In the gaming spectrum, advances like Xbox’s Project Natal (a console add-on that uses video cameras as input devices and that allows players to interact by simply moving their bodies and speaking) could soon mean we have an entirely new generation of AR to play with.

Return on innovation

The physical and digital worlds are colliding, and you need to be inspired by how they are coming together, changing communication and creating new opportunities for brands and customers to interact. And that’s where AR becomes a really interesting concept. AR offers a completely sublime, entertaining and immersive experience that can deliver high impact dynamic content and interactivity on demand. Content that responds to the physical movements of the audience and engages them in true brand interaction means that a brand can become the subject of brand play, giving unprecedented brand name recall, enormous purchase intent, and message delivery recall.
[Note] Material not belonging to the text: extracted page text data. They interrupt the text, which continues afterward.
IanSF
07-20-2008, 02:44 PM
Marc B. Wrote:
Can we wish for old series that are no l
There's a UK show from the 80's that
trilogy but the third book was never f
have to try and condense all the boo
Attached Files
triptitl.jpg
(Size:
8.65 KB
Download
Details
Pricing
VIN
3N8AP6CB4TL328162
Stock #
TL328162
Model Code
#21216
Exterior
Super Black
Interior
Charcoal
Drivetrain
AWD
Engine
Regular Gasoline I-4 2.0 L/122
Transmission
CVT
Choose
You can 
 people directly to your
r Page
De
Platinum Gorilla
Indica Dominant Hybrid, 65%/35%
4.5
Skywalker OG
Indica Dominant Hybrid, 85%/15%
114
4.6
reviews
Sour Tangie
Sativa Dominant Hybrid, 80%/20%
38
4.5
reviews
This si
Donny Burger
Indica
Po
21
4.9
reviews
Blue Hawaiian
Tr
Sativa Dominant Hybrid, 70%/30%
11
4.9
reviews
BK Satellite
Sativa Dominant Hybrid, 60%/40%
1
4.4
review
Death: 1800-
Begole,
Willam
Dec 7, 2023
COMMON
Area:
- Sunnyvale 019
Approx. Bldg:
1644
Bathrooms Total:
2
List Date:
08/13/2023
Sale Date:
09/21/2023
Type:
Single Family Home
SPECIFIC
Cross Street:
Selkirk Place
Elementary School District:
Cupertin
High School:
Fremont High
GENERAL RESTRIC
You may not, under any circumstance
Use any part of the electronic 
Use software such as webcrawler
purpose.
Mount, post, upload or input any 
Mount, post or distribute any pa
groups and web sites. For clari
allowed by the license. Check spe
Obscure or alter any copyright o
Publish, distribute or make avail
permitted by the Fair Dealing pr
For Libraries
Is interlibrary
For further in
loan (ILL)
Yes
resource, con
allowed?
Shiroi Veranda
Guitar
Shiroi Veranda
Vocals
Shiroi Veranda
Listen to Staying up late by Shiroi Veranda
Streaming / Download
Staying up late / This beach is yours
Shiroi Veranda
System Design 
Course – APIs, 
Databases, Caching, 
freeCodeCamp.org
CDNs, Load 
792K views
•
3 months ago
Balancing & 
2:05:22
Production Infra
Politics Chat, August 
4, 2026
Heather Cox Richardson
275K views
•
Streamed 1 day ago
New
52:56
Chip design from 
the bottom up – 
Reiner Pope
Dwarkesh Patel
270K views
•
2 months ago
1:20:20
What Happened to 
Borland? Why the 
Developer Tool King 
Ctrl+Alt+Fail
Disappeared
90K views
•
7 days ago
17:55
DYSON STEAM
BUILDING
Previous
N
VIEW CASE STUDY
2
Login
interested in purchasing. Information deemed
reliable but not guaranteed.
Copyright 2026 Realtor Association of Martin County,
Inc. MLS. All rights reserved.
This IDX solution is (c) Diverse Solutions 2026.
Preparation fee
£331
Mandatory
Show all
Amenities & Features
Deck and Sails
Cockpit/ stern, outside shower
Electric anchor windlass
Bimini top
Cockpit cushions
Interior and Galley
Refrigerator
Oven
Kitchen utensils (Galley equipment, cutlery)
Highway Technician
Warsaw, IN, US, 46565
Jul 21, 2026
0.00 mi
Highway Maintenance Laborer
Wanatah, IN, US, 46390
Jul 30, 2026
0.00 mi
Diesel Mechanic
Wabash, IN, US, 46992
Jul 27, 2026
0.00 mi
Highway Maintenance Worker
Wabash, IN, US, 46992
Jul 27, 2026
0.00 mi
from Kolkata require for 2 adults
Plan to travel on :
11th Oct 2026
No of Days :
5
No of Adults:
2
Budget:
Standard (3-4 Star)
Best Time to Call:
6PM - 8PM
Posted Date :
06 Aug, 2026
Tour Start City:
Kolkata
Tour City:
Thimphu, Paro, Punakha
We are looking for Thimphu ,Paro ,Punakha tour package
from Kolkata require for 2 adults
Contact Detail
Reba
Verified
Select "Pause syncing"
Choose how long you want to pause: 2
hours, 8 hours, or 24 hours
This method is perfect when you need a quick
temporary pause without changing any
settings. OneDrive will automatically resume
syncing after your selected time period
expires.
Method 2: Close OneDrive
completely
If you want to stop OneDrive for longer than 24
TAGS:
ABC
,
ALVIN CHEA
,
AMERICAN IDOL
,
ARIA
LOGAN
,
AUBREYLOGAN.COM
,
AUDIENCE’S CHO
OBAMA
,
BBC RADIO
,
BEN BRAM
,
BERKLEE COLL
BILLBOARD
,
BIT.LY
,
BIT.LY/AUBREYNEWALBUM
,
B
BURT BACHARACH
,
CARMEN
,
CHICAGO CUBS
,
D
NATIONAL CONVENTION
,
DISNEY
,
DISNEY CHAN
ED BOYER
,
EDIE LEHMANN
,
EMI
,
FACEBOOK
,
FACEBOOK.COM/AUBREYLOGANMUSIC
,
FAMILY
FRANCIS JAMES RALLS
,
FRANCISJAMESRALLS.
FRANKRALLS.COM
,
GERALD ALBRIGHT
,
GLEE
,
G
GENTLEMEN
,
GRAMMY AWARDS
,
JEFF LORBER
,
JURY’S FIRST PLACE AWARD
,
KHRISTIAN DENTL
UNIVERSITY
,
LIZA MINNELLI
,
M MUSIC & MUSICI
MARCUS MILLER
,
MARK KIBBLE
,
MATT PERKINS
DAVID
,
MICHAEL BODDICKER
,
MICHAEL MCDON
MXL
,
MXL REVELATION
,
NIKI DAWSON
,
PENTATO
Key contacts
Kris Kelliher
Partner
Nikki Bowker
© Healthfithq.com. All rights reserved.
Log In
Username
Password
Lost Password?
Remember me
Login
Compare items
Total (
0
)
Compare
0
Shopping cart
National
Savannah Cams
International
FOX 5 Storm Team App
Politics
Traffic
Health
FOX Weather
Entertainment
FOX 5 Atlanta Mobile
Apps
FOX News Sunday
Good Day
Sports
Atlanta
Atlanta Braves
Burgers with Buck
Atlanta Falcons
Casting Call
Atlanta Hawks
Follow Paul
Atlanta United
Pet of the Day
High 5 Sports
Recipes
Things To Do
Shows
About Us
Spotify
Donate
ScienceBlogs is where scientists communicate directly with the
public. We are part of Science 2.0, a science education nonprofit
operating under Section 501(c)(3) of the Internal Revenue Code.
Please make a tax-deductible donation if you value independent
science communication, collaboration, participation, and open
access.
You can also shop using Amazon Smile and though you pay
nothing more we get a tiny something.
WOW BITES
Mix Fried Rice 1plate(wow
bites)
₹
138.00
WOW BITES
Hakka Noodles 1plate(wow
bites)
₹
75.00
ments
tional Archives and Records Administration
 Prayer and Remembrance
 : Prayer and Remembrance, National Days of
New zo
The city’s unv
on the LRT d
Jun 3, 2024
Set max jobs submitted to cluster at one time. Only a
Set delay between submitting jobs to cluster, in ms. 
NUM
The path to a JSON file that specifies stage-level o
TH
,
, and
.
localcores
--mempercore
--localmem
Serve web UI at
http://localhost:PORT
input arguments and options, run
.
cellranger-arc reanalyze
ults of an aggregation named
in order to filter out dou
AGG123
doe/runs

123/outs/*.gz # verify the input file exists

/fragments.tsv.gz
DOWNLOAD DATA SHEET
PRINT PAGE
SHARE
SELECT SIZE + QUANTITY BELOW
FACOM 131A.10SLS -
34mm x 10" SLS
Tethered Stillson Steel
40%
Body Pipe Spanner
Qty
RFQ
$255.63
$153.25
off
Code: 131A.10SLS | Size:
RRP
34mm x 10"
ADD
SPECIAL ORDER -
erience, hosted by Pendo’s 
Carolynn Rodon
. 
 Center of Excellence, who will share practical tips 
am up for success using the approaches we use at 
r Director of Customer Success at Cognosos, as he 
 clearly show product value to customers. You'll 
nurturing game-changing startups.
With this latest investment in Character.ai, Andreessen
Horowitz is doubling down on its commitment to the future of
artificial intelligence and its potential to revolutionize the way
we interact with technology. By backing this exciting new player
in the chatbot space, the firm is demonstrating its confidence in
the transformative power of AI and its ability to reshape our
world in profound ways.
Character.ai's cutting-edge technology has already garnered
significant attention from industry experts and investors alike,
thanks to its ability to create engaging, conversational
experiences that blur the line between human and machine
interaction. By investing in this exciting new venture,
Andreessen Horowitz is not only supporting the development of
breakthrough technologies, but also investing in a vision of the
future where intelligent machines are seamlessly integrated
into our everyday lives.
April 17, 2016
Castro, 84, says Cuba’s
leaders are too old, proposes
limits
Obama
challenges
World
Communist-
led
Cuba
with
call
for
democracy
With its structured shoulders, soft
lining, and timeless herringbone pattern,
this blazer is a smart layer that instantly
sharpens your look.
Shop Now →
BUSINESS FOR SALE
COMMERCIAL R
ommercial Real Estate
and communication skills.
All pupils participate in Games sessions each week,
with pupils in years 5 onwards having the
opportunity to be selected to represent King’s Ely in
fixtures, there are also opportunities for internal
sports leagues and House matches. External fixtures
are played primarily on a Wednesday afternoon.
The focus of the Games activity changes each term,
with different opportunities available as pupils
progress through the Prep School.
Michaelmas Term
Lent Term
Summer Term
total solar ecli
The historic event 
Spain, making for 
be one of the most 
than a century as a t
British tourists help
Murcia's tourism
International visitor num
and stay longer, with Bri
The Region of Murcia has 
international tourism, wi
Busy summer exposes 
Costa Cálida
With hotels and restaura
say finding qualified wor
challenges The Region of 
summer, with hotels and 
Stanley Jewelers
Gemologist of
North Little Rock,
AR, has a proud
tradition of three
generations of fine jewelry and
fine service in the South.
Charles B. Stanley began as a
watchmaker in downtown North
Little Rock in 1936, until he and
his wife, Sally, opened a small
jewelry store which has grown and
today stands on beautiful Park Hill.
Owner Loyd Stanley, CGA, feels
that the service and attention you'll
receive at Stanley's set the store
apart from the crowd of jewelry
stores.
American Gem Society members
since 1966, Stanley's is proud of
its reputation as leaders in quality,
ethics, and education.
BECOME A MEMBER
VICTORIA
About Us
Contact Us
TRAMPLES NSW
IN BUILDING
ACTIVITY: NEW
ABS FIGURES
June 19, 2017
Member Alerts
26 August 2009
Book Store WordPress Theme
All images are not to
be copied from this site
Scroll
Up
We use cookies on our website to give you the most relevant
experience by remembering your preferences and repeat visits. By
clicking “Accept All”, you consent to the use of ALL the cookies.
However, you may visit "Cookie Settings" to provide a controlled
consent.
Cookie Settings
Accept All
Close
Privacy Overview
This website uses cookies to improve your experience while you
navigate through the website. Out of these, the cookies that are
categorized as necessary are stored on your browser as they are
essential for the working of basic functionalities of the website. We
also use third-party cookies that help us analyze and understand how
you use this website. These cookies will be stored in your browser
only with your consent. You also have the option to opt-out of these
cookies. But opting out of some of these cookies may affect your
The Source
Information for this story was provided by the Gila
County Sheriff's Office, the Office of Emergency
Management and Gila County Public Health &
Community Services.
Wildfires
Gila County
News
Knowing how great ideas can connect these opportunities and engage with customers in interactive experiences that integrate with traditional techniques will deliver effective results. AR offers new creative and technological ways of appealing to the attention, curiosity and the emotions of consumers, and by observing and learning how people interact with brands will help define new behaviours. These experiences are more flexible, dynamic, effective, measurable, and potentially cost-efficient, than many traditional methods, and increasingly they are what the brands of today are looking for. Today more than ever brands are looking to define themselves in the digital space, searching for something that makes them more memorable than their competitors.

Inevitably the novelty of the initial types of AR will fade, but there lies the challenge to develop this medium a step further and create new types of engagement. Incorporating AR into a strategy is about creating exciting new ways to engage with consumers, and because it has its foundation in digital, it brings together the interactivity and accountability that we are used to. The focus of using AR shouldn’t be just about because it is cool, but because it provides engaging new experiences entrenched in accountability. Every interaction can be tracked and analysed, and the resulting insights can be further used to optimise the experience for better performance. This is how a strategy can turn return on investment into return on innovation.